Он шёл домой, а на сердце у него было тяжело и тревожно: на карте стояла судьба двух горячо любимых им людей, и он не видел выхода, который не был бы сопряжён со страданиями для обоих. К тому же у него не выходила из головы навязчивая мысль: "Как бы я вёл себя в положении Уилфрида?" И чем дальше он шёл, тем больше крепло в нём убеждение, что ни один человек не может сказать, как он поступил бы на месте другого. Так, ветреной и не лишённой красоты ночью Майкл добрался до Саутсквер и вошёл в дом.
XI
Уилфрид сидел у себя в кабинете. Перед ним лежали два письма: одно он только что написал Динни, другое только что получил от неё. Он смотрел на моментальные снимки и пытался рассуждать трезво, а так как после вчерашнего визита Майкла он только и делал, что пытался рассуждать трезво, это ему никак не удавалось. Почему он выбрал именно эти критические дни для того, чтобы по-настоящему влюбиться, почему именно теперь осознал, что нашёл того единственного человека, с которым мыслима постоянная совместная жизнь? Он никогда не думал о браке, никогда не предполагал, что может испытывать к женщине иное чувство, кроме мимолётного желания, угасавшего, как только оно бывало удовлетворено. Даже в кульминационный момент своего увлечения Флёр он не верил, что оно будет долгим. К женщинам он вообще относился с тем же глубоким скептицизмом, что и к религии, патриотизму и прочим общепризнанно английским добродетелям. Он считал, что прикрыт скептицизмом, как кольчугой, но в ней оказалось слабое звено, и он получил роковой удар. С горькой усмешкой он обнаружил, что чувство беспредельного одиночества, испытанное им во время того дарфурского случая, породило в нём непроизвольную тягу к духовному общению, которой так же непроизвольно воспользовалась Динни. То, что должно было их разобщить, на самом деле сблизило их.

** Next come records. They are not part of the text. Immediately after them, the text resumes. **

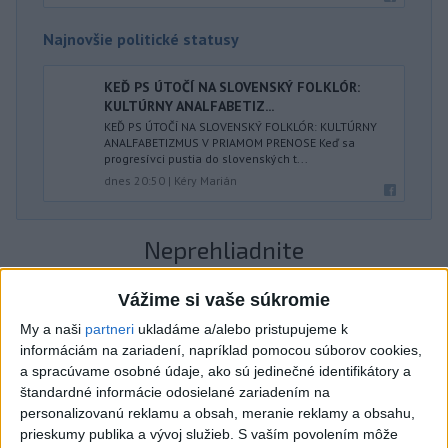
Najnovšie politické statusy
KEĎ PS ÚTOČÍ NA SLOVENSKÝ FOLKLÓR:
KULTÚRNY ANALFABETIZ...
KEĎ PS ÚTOČÍ NA SLOVENSKÝ FOLKLÓR: KULTÚRNY
ANALFABETIZMUS V PRIAMOM PRENOSE Keď sa
progresívci pustia do slovenských t...
dnes 20:50
|
Kéry Marián
Neprehliadnite
ČIASTOČNÉ ZATMENIE SLNKA:
Vážime si vaše súkromie
Pozorovať sa bude dať v stredu
My a naši
partneri
ukladáme a/alebo pristupujeme k
informáciám na zariadení, napríklad pomocou súborov cookies,
ĎALŠÍ TEPLOTNÝ REKORD: Tentoraz
a spracúvame osobné údaje, ako sú jedinečné identifikátory a
padol v Dolných Plachtinciach
štandardné informácie odosielané zariadením na
personalizovanú reklamu a obsah, meranie reklamy a obsahu,
prieskumy publika a vývoj služieb.
S vaším povolením môže
V Budapešti opäť padol teplotný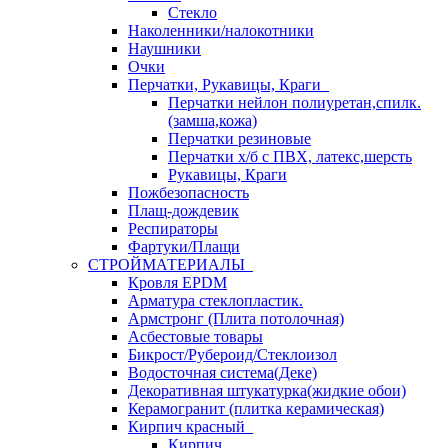
Стекло
Наколенники/налокотники
Наушники
Очки
Перчатки, Рукавицы, Краги
Перчатки нейлон полиуретан,спилк.
(замша,кожа)
Перчатки резиновые
Перчатки х/б с ПВХ, латекс,шерсть
Рукавицы, Краги
Пожбезопасность
Плащ-дождевик
Респираторы
Фартуки/Плащи
СТРОЙМАТЕРИАЛЫ
Кровля ЕРDM
Арматура стеклопластик.
Армстронг (Плита потолочная)
Асбестовые товары
Бикрост/Рубероид/Стеклоизол
Водосточная система(Деке)
Декоративная штукатурка(жидкие обои)
Керамогранит (плитка керамическая)
Кирпич красный
Кирпич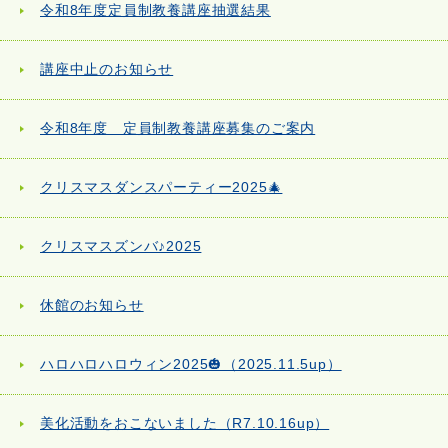
令和8年度定員制教養講座抽選結果
講座中止のお知らせ
令和8年度 定員制教養講座募集のご案内
クリスマスダンスパーティー2025🎄
クリスマスズンバ♪2025
休館のお知らせ
ハロハロハロウィン2025🎃（2025.11.5up）
美化活動をおこないました（R7.10.16up）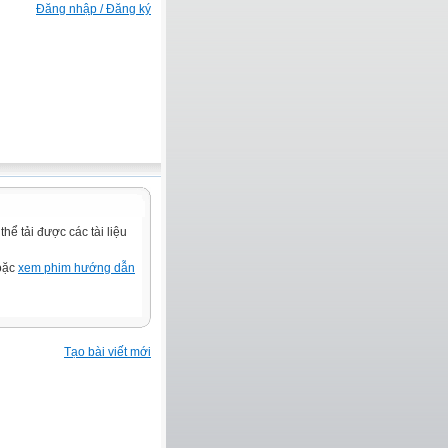
Đăng nhập / Đăng ký
ể tải được các tài liệu
hoặc
xem phim hướng dẫn
Tạo bài viết mới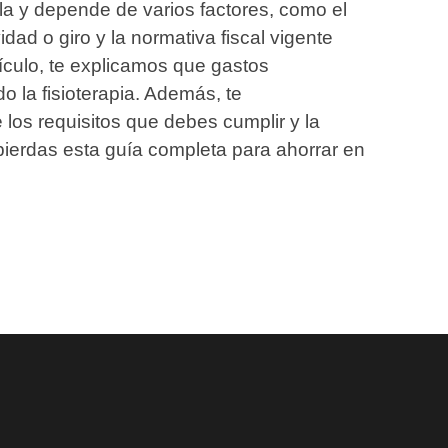
la y depende de varios factores, como el
vidad o giro y la normativa fiscal vigente
tículo, te explicamos que gastos
 la fisioterapia. Además, te
los requisitos que debes cumplir y la
ierdas esta guía completa para ahorrar en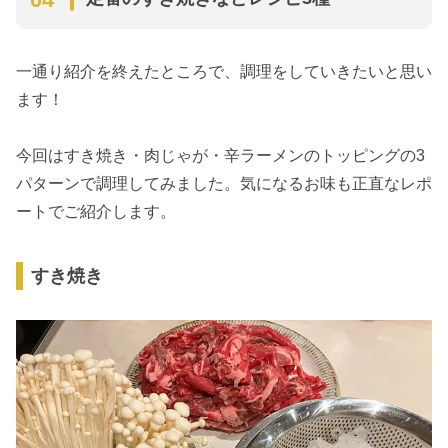
一通り紹介を終えたところで、調理をしていきたいと思い
ます！
今回はすき焼き・肉じゃが・辛ラーメンのトッピングの3
パターンで調理してみました。気になるお味も正直なレポ
ートでご紹介します。
すき焼き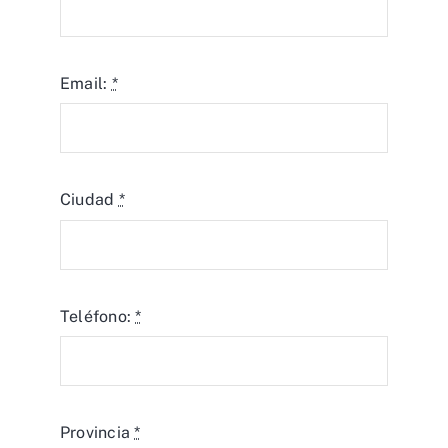
Email:
*
Ciudad
*
Teléfono:
*
Provincia
*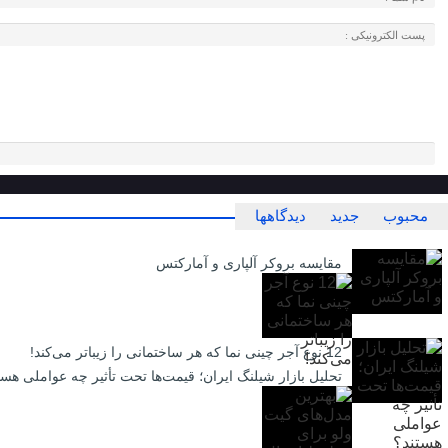
محبوب
جدید
دیدگاهها
مقایسه بروکر آلپاری و آمارکتس
12 نوع آجر چینی نما که هر ساختمانی را زیباتر می‌کند!
تحلیل بازار شیلنگ ایران؛ قیمت‌ها تحت تأثیر چه عواملی هست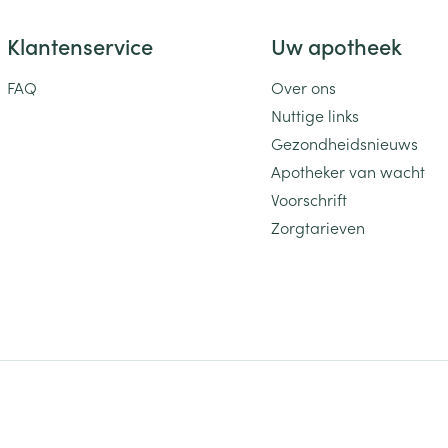
Klantenservice
Uw apotheek
FAQ
Over ons
Nuttige links
Gezondheidsnieuws
Apotheker van wacht
Voorschrift
Zorgtarieven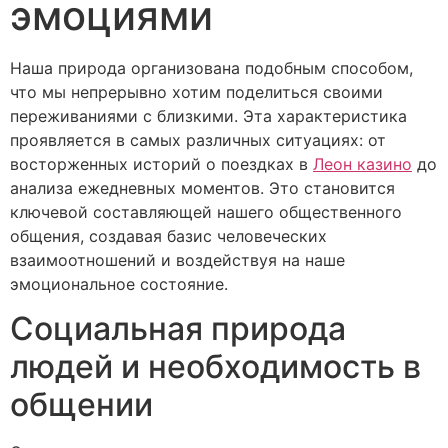
эмоциями
Наша природа организована подобным способом,
что мы непрерывно хотим поделиться своими
переживаниями с близкими. Эта характеристика
проявляется в самых различных ситуациях: от
восторженных историй о поездках в
Леон казино
до
анализа ежедневных моментов. Это становится
ключевой составляющей нашего общественного
общения, создавая базис человеческих
взаимоотношений и воздействуя на наше
эмоциональное состояние.
Социальная природа
людей и необходимость в
общении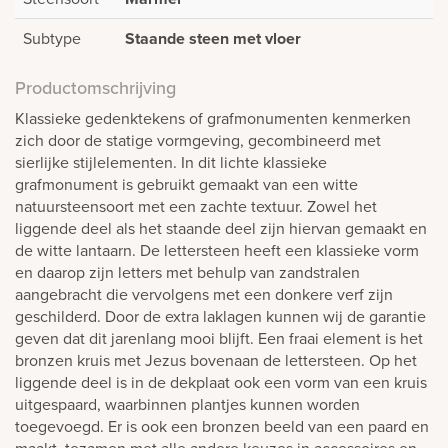
Subtype
Staande steen met vloer
Productomschrijving
Klassieke gedenktekens of grafmonumenten kenmerken
zich door de statige vormgeving, gecombineerd met
sierlijke stijlelementen. In dit lichte klassieke
grafmonument is gebruikt gemaakt van een witte
natuursteensoort met een zachte textuur. Zowel het
liggende deel als het staande deel zijn hiervan gemaakt en
de witte lantaarn. De lettersteen heeft een klassieke vorm
en daarop zijn letters met behulp van zandstralen
aangebracht die vervolgens met een donkere verf zijn
geschilderd. Door de extra laklagen kunnen wij de garantie
geven dat dit jarenlang mooi blijft. Een fraai element is het
bronzen kruis met Jezus bovenaan de lettersteen. Op het
liggende deel is in de dekplaat ook een vorm van een kruis
uitgespaard, waarbinnen plantjes kunnen worden
toegevoegd. Er is ook een bronzen beeld van een paard en
maakt, tezamen met alle andere keuzes in accessoires en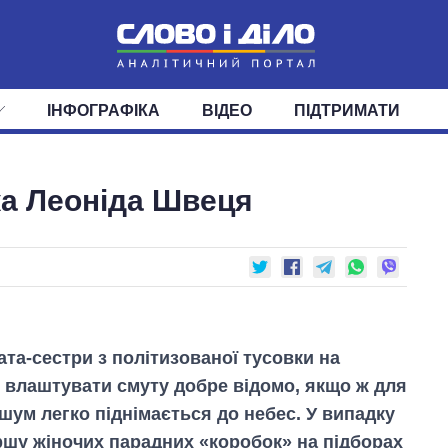
ІНФОГРАФІКА
ВІДЕО
ПІДТРИМАТИ
ІС
СТРІЧКА
ВЕРХОВНА РАДА
ПОДІЇ
СТАТТІ
КАБІНЕТ МІНІСТРІВ
ДУМКИ
ОГЛЯДИ
ГОЛОВИ ОБЛАДМІНІСТРА
ДАЙДЖЕСТИ
а Леоніда Швеця
ПОЛІТИКА
ДЕПУТАТИ
ЕКОНОМІКА
КОМІТЕТИ
СУСПІЛЬСТВО
ФРАКЦІЇ
ОКРУГИ
СВІТ
та-сестри з політизованої тусовки на
 влаштувати смуту добре відомо, якщо ж для
 шум легко піднімається до небес. У випадку
ршу жіночих парадних «коробок» на підборах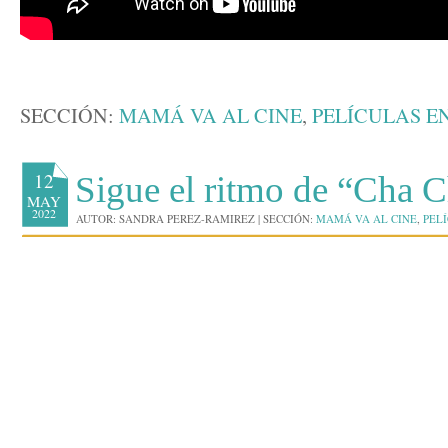
SECCIÓN:
MAMÁ VA AL CINE
,
PELÍCULAS E
12
Sigue el ritmo de “Cha 
MAY
2022
AUTOR:
SANDRA PEREZ-RAMIREZ
|
SECCIÓN:
MAMÁ VA AL CINE
,
PEL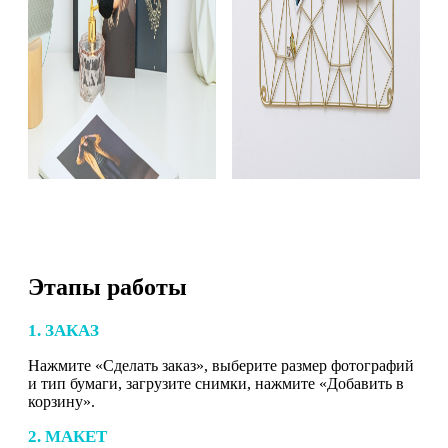
Этапы работы
1. ЗАКАЗ
Нажмите «Сделать заказ», выберите размер фотографий
и тип бумаги, загрузите снимки, нажмите «Добавить в
корзину».
2. МАКЕТ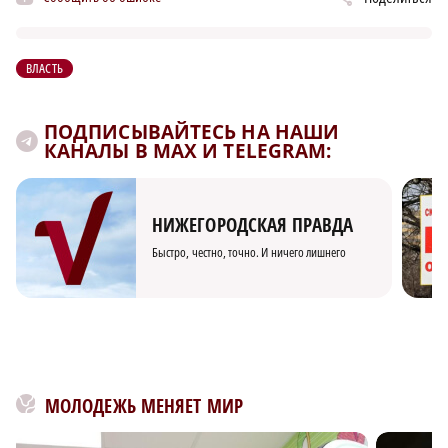
ВЛАСТЬ
ПОДПИСЫВАЙТЕСЬ НА НАШИ
КАНАЛЫ В MAX И TELEGRAM:
НИЖЕГОРОДСКАЯ ПРАВДА
Быстро, честно, точно. И ничего лишнего
МОЛОДЕЖЬ МЕНЯЕТ МИР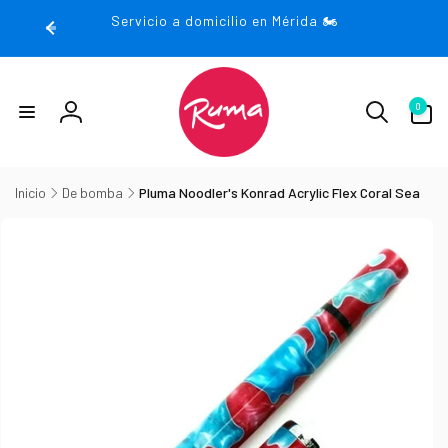
rectamente
Servicio a domicilio en Mérida 🏍️
 contenido
0
0
artículos
Iniciar
sesión
Inicio
De bomba
Pluma Noodler's Konrad Acrylic Flex Coral Sea
irectamente
la
nformación
el producto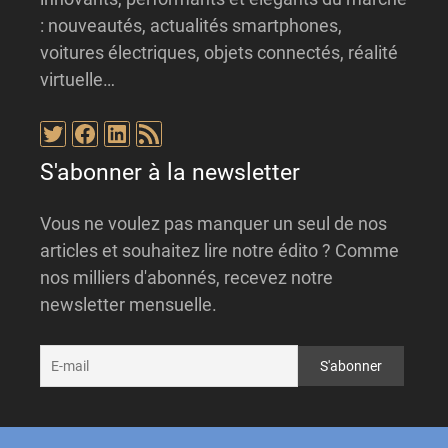
: nouveautés, actualités smartphones,
voitures électriques, objets connectés, réalité
virtuelle…
Twitter
Facebook
LinkedIn
Flux RSS
S'abonner à la newsletter
Vous ne voulez pas manquer un seul de nos
articles et souhaitez lire notre édito ? Comme
nos milliers d'abonnés, recevez notre
newsletter mensuelle.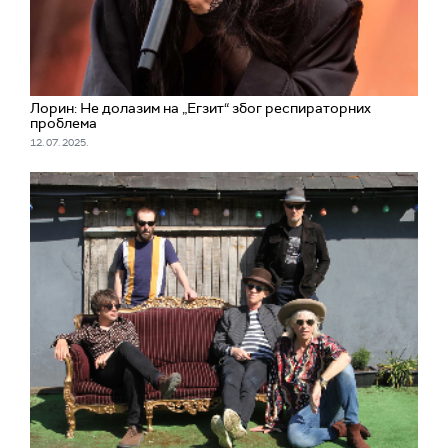
Лорин: Не долазим на „Егзит“ због респираторних
проблема
12. 07. 2025.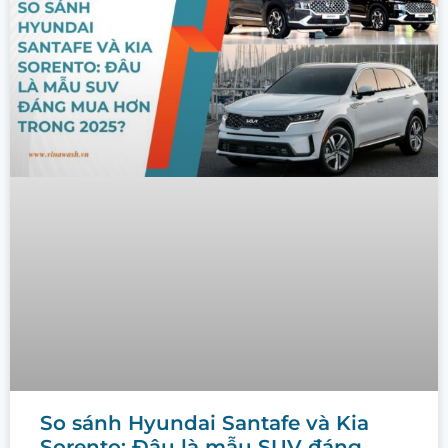
So sánh Hyundai Santafe và Kia
Sorento: Đâu là mẫu SUV đáng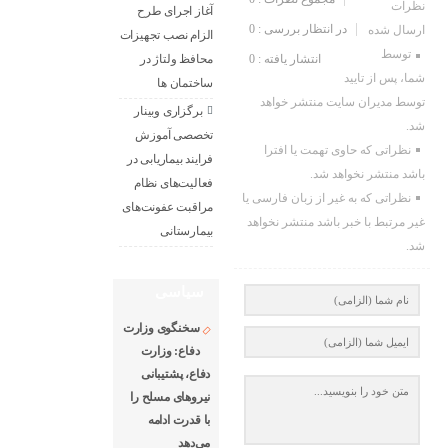
نظرات
آغاز اجرای طرح
در انتظار بررسی : 0
ارسال شده
الزام نصب تجهیزات
توسط
انتشار یافته : 0
محافظ ولتاژ در
شما، پس از تایید
ساختمان ها
توسط مدیران سایت منتشر خواهد
برگزاری وبینار
شد.
تخصصی آموزش
نظراتی که حاوی تهمت یا افترا
فرایند بیماریابی در
باشد منتشر نخواهد شد.
فعالیت‌های نظام
نظراتی که به غیر از زبان فارسی یا
مراقبت عفونت‌های
غیر مرتبط با خبر باشد منتشر نخواهد
بیمارستانی
شد.
سیاسی
سخنگوی وزارت
دفاع: وزارت
دفاع، پشتیبانی
نیرو‌های مسلح را
با قدرت ادامه
می‌دهد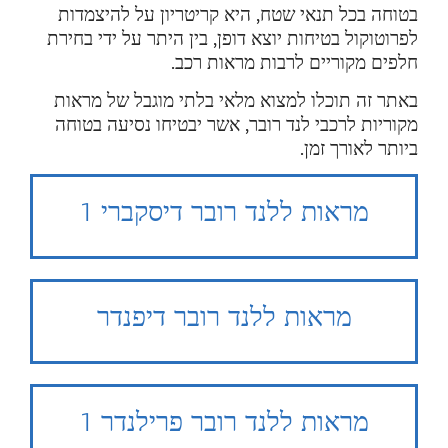
בטוחה בכל תנאי שטח, היא קריטריון על להיצמדות
לפרוטוקול בטיחות יוצא דופן, בין היתר על ידי בחירת
חלפים מקוריים לרבות מראות רכב.
באתר זה תוכלו למצוא מלאי בלתי מוגבל של מראות
מקוריות לרכבי לנד רובר, אשר יבטיחו נסיעה בטוחה
ביותר לאורך זמן.
מראות ללנד רובר דיסקברי 1
מראות ללנד רובר דיפנדר
מראות ללנד רובר פרילנדר 1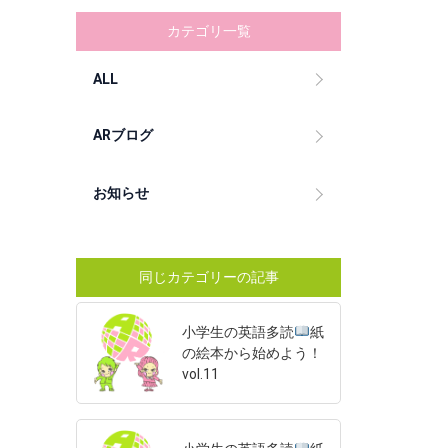
カテゴリ一覧
ALL
ARブログ
お知らせ
同じカテゴリーの記事
小学生の英語多読
紙
の絵本から始めよう！
vol.11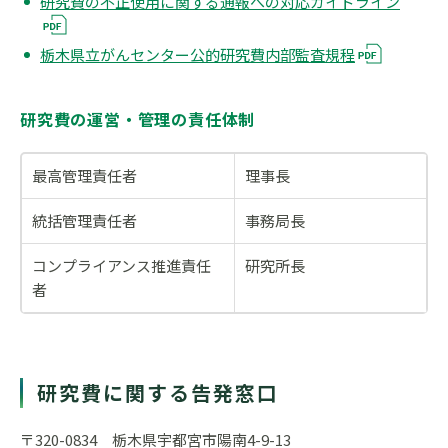
研究費の不正使用に関する通報への対応ガイドライン
栃木県立がんセンター公的研究費内部監査規程
研究費の運営・管理の責任体制
最高管理責任者
理事長
統括管理責任者
事務局長
コンプライアンス推進責任
研究所長
者
研究費に関する告発窓口
〒320-0834 栃木県宇都宮市陽南4-9-13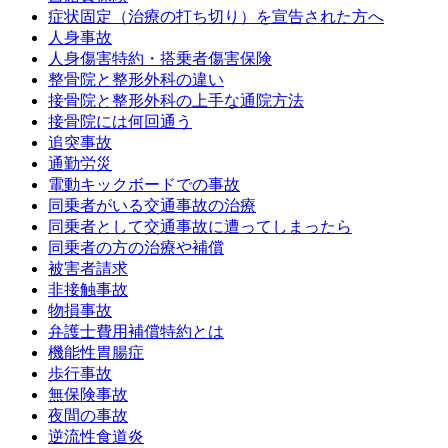
症状固定（治療の打ち切り）を宣告された方へ
人身事故
人身傷害特約・搭乗者傷害保険
整骨院と整形外科の違い
接骨院と整形外科の上手な通院方法
接骨院には何回通う
追突事故
通勤労災
電動キックボードでの事故
同乗者がいる交通事故の治療
同乗者として交通事故に遭ってしまったら
同乗者の方の治療や補償
被害者請求
非接触事故
物損事故
弁護士費用補償特約とは
機能性胃腸症
歩行事故
無保険事故
夜間の事故
逆流性食道炎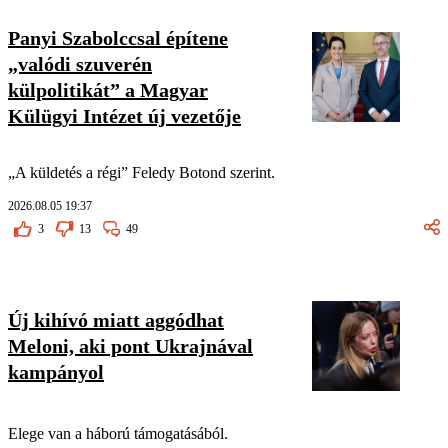
Panyi Szabolccsal építene
„valódi szuverén
külpolitikát” a Magyar
Külügyi Intézet új vezetője
„A küldetés a régi” Feledy Botond szerint.
2026.08.05 19:37
3
13
49
Új kihívó miatt aggódhat
Meloni, aki pont Ukrajnával
kampányol
Elege van a háború támogatásából.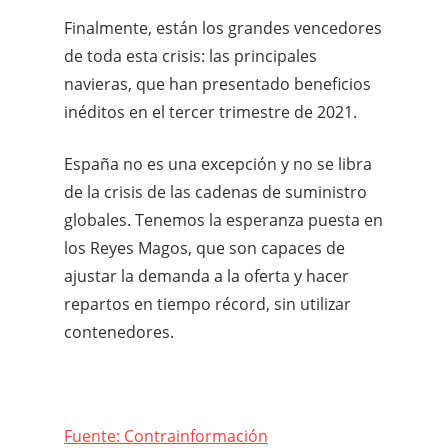
Finalmente, están los grandes vencedores
de toda esta crisis: las principales
navieras, que han presentado beneficios
inéditos en el tercer trimestre de 2021.
España no es una excepción y no se libra
de la crisis de las cadenas de suministro
globales. Tenemos la esperanza puesta en
los Reyes Magos, que son capaces de
ajustar la demanda a la oferta y hacer
repartos en tiempo récord, sin utilizar
contenedores.
Fuente: Contrainformación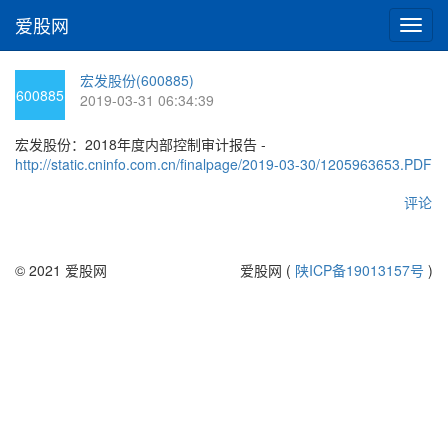
爱股网
切
换
导
宏发股份(600885)
航
600885
2019-03-31 06:34:39
宏发股份：2018年度内部控制审计报告 -
http://static.cninfo.com.cn/finalpage/2019-03-30/1205963653.PDF
评论
© 2021 爱股网
爱股网 (
陕ICP备19013157号
)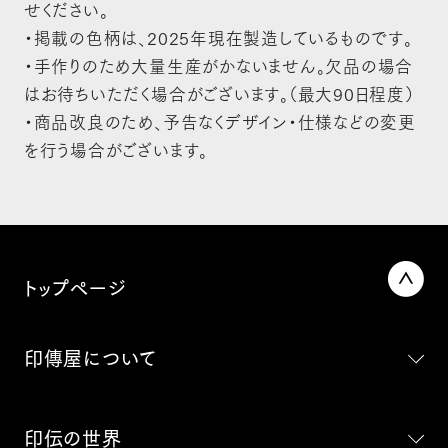
せください。
・掲載の色柄は、2025年現在製造しているものです。
・手作りのため大量生産がかないません。欠品の場合
はお待ちいただく場合がございます。（最大90日程度）
・商品改良のため、予告なくデザイン・仕様などの変更
を行う場合がございます。
トップページ
印傳屋について
印伝の世界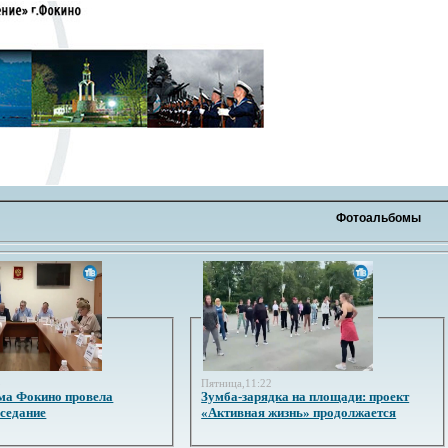
Фотоальбомы
3
Пятница,11:22
ма Фокино провела
Зумба-зарядка на площади: проект
аседание
«Активная жизнь» продолжается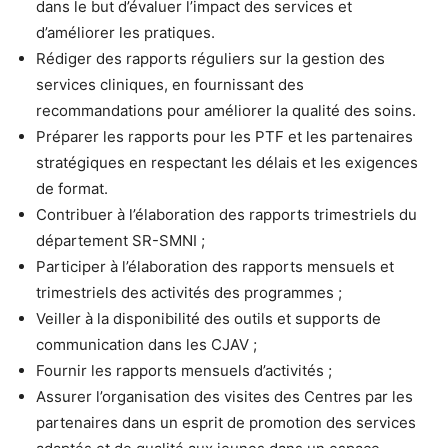
dans le but d’évaluer l’impact des services et
d’améliorer les pratiques.
Rédiger des rapports réguliers sur la gestion des
services cliniques, en fournissant des
recommandations pour améliorer la qualité des soins.
Préparer les rapports pour les PTF et les partenaires
stratégiques en respectant les délais et les exigences
de format.
Contribuer à l’élaboration des rapports trimestriels du
département SR-SMNI ;
Participer à l’élaboration des rapports mensuels et
trimestriels des activités des programmes ;
Veiller à la disponibilité des outils et supports de
communication dans les CJAV ;
Fournir les rapports mensuels d’activités ;
Assurer l’organisation des visites des Centres par les
partenaires dans un esprit de promotion des services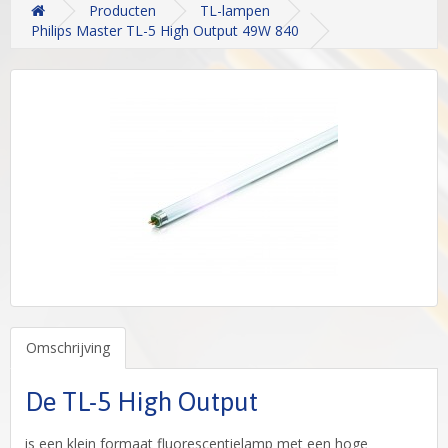
Producten
TL-lampen
Philips Master TL-5 High Output 49W 840
Omschrijving
De TL-5 High Output
is een klein formaat fluorescentielamp met een hoge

После ухода Майкла он не спал до рассвета, снова и снова обдумывая положение и неизменно приходя к первоначальному выводу: когда точки над «и» будут поставлены, его непременно объявят трусом. Но даже это не имело бы для него значения, если бы не Динни. Что ему общество и его мнение? Что ему Англия и англичане? Предположим, они пользуются престижем. Но с большим ли основанием, чем любой другой народ? Война показала, что все страны, равно как их обитатели, более или менее похожи друг на друга и одинаково способны на героизм и низость, выдержку и глупости. Война показала, что в любой стране толпа узколоба, не умеет мыслить здраво и чаще всего заслуживает только презрения. По природе своей он был бродягой, и если бы даже Англия и Ближний Восток оказались для него закрыты, мир всё равно был широк, солнце светило во многих краях, звезды продолжали двигаться по орбитам, книги сохраняли свой интерес, женщины – красоту, цветы – благоухание, табак – крепость, музыка – власть над душой, кофе – аромат, лошади, собаки и птицы оставались теми же милыми сердцу созданиями, а мысль и чувство повсеместно нуждались в том, чтобы их облекали в ритмическую форму. Если бы не Динни, он мог бы свернуть свою палатку, уехать, и пусть досужие языки болтают ему вдогонку! А теперь он не может! Или всё-таки может? Разве долг чести не обязывает его к этому? Вправе ли он обременить её супругом, на которого будут показывать пальцем? Если бы она возбуждала в нём только вожделение, всё было бы гораздо проще, – они утолили бы страсть и расстались, не причинив друг другу горя. Но он испытывал к ней совершенно иное чувство. Она была для него живительным источником, отысканным в песках, благовонным цветком, встреченным среди иссохших кустарников пустыни. Она вселяла в него то благоговейное томление, которое вызывают в нас некоторые мелодии или картины, дарила ему ту же щемящую радость, которую приносит нам запах свежескошенного сена. Она проливала прохладу в его тёмную, иссушенную ветром и зноем душу. Неужели он должен отказаться от неё из-за этой проклятой истории?